Since yours measured opposite, I assume it has to do with a reversing of the polarity of the signal leads or reversing of the orientation of the sensors. Normally that aspect of polarity is not important in single-channel measurements and I'm not familiar with how easy it is to preserve that +/- orientation information in the signal output. Maybe others know better. I would think you should just assume there has been a reversal and multiply all your data by -1. Unless you have paid close attention to the polarities or would like someone to make suggestions about preserving polarities?

[/QUOTE]

I thought that stress-strain hysteresis also depends on the amplitude of the strain cycles just like the magnetic B-H one. In that case, shooting for a linear model may not be the best idea after all. Am I wrong?
Incidentally this is a very interesting issue when dealing with the vibrations of endwindings in electrical machine like synchronous generators. These are supported by blocks made of polymers whose stiffness as well as hysteresis (≈damping) vary with temperature (around the glass transition temperature)and may cause resonances to dangerously approach frequencies close to 2XLF that get excited with electromagnetic forces caused by ac phase currents with very serious inconveniencies.
Any comment on this?

An interesting URL about hysteresis of polymers etc.


http://scholar.lib.vt.edu/theses/available/etd-16421214...unrestricted/etd.pdf

I agree a linear model cannot represent hysteresis. To what extent hysteresis is important, I don't know (one would suspect it depends on the type of rubber and the frequencies and magnitudes).

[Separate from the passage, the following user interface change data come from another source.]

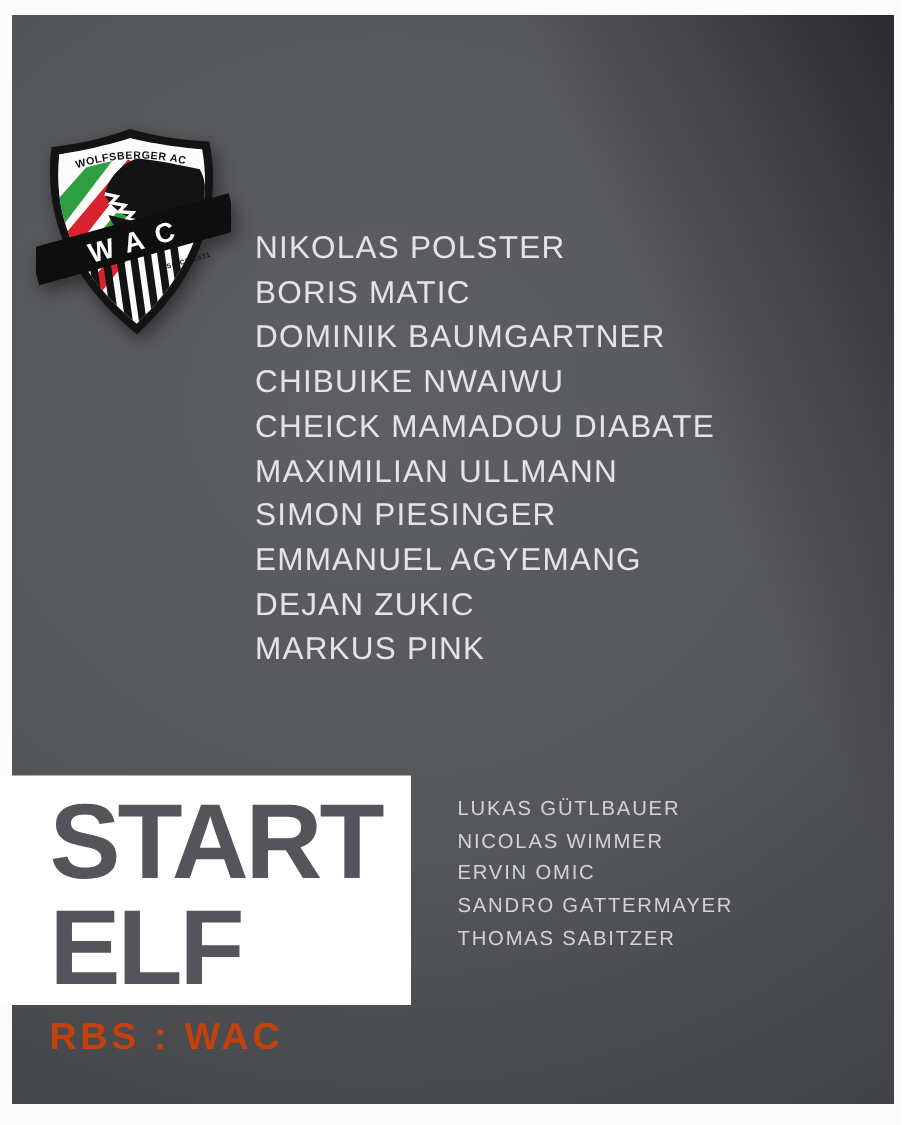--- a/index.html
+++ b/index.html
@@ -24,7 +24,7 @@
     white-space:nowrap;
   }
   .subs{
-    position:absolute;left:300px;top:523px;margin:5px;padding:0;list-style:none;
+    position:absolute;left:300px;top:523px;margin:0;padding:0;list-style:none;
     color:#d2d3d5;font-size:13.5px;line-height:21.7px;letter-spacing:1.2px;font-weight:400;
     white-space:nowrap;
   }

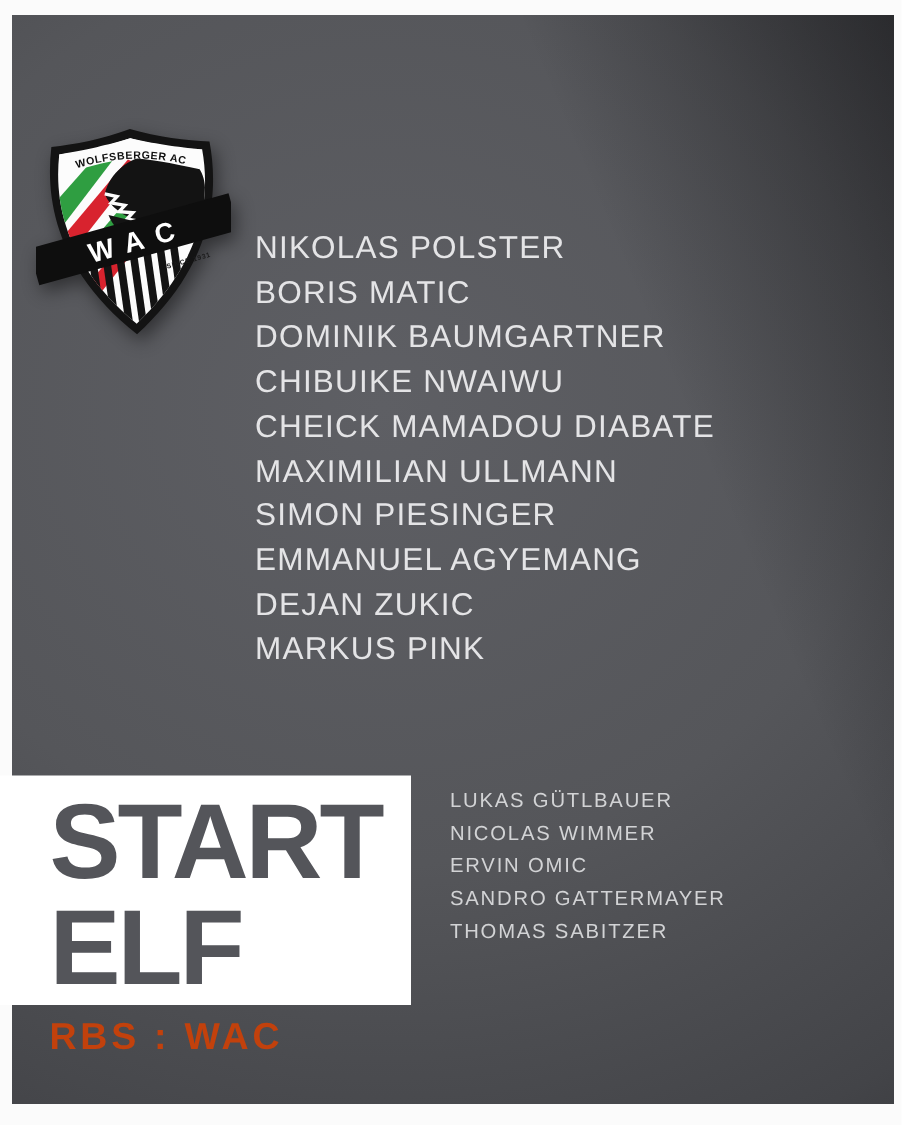--- a/index.html
+++ b/index.html
@@ -122,7 +122,7 @@
     <li>LUKAS GÜTLBAUER</li>
     <li>NICOLAS WIMMER</li>
     <li>ERVIN OMIC</li>
-    <li>SANDRO GATTERMAYER</li>
+    <li>SIMON ALTUNASHVILI</li>
     <li>THOMAS SABITZER</li>
   </ul>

The one piece of information I have is Harris' shock and vib handbook has an entire chapter on rubber and spends a lot of time presenting linear models but barely mentions hysteresis. One excerpt:

"VISCOELASTICITY
Rubber has elastic properties similar to those of a metallic spring and has energyabsorbing
properties like those of a viscous liquid.23 These viscoelastic properties
allow rubber to maintain a constant shape after deformation, while simultaneously
absorbing mechanical energy.The viscosity (which varies with different elastomers)
increases with reduced temperature. The elasticity follows Hooke’s law and increases
with increased strain, while the viscosity follows Newton’s law and increases
with increased strain rate. Therefore, when applying a strain, the resultant stress will increase with increasing strain rate. Springs or dashpots are frequently used to make theoretical models which illustrate the interaction of the elastic and viscous components of rubber. The springs and dashpots can be combined in series or in parallel, representing the Maxwell or Voigt elements (see Table 36.2). Rubber actually consists of an infinite number of
such models with a wide spectrum of spring constants and viscosities."

It might be the case that this book is a relic from the old days before widely available computers, when linear models were a necessity for solutions and non-linearities were glossed over because they couldn't be incorporated into solutions. Now with computer simulations, a lot more details and non-linearities can be easily handled and therefore non-linearities are of more intense interest.

pete..... you have way too much time on your hands....

Rusty, I agree!!!
Used to do this all of the time. Measure accelerance with a two channel fft (acceleration/force). Make sure your calibrations are correct and in the proper units. Double integrate the FRF and take the reciprocal. You now have a plot where the cursor readout at any frequency is the stiffness at that frequency.